Identify every line in the material below that contains the string "Serie" and copy each of those lines in full. Matching is case-sensitive.
....................
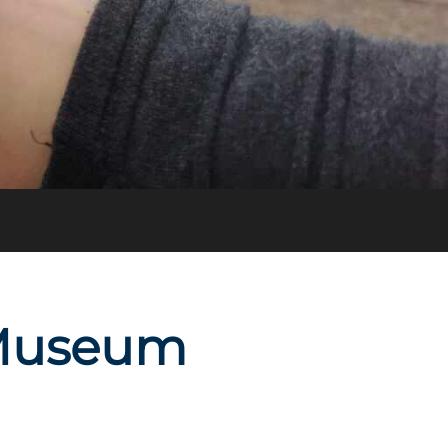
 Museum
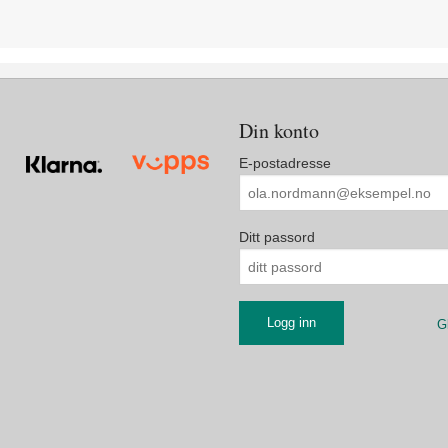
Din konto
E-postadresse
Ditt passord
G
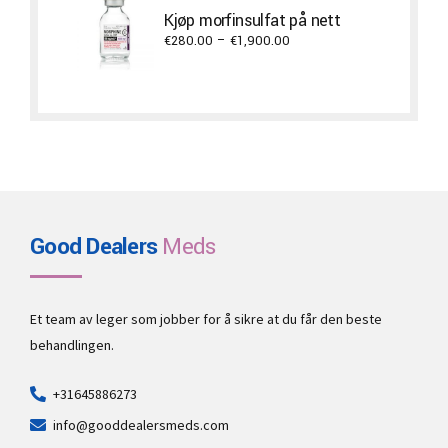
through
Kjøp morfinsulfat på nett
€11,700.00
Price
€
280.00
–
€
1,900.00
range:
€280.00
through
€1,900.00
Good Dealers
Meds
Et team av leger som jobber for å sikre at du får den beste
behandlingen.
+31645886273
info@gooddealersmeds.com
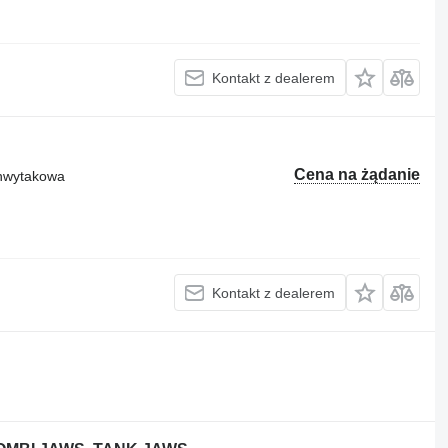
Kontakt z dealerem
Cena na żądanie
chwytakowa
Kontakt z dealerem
....................
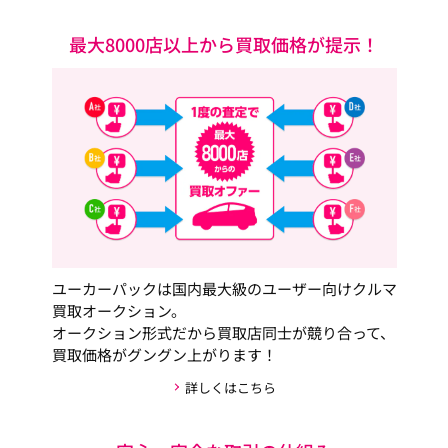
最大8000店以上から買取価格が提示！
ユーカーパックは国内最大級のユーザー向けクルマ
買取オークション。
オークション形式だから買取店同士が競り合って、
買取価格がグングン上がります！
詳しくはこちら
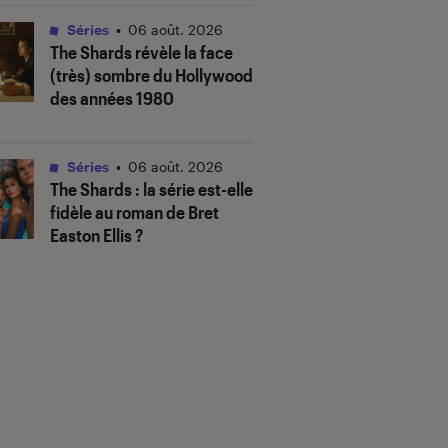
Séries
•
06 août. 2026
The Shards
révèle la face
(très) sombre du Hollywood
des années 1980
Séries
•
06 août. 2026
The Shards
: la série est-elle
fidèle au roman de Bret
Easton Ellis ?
....................
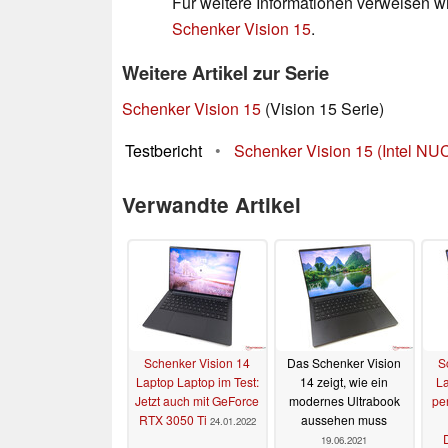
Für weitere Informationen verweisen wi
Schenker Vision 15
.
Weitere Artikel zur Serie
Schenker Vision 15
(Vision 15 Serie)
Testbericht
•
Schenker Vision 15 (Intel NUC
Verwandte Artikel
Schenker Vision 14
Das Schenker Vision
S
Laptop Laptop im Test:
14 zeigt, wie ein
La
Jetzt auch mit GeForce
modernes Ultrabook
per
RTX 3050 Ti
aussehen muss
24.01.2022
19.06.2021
....................
* **EXPECTED ANSWER**
Weitere Artikel zur Serie
(Vision 15 Serie)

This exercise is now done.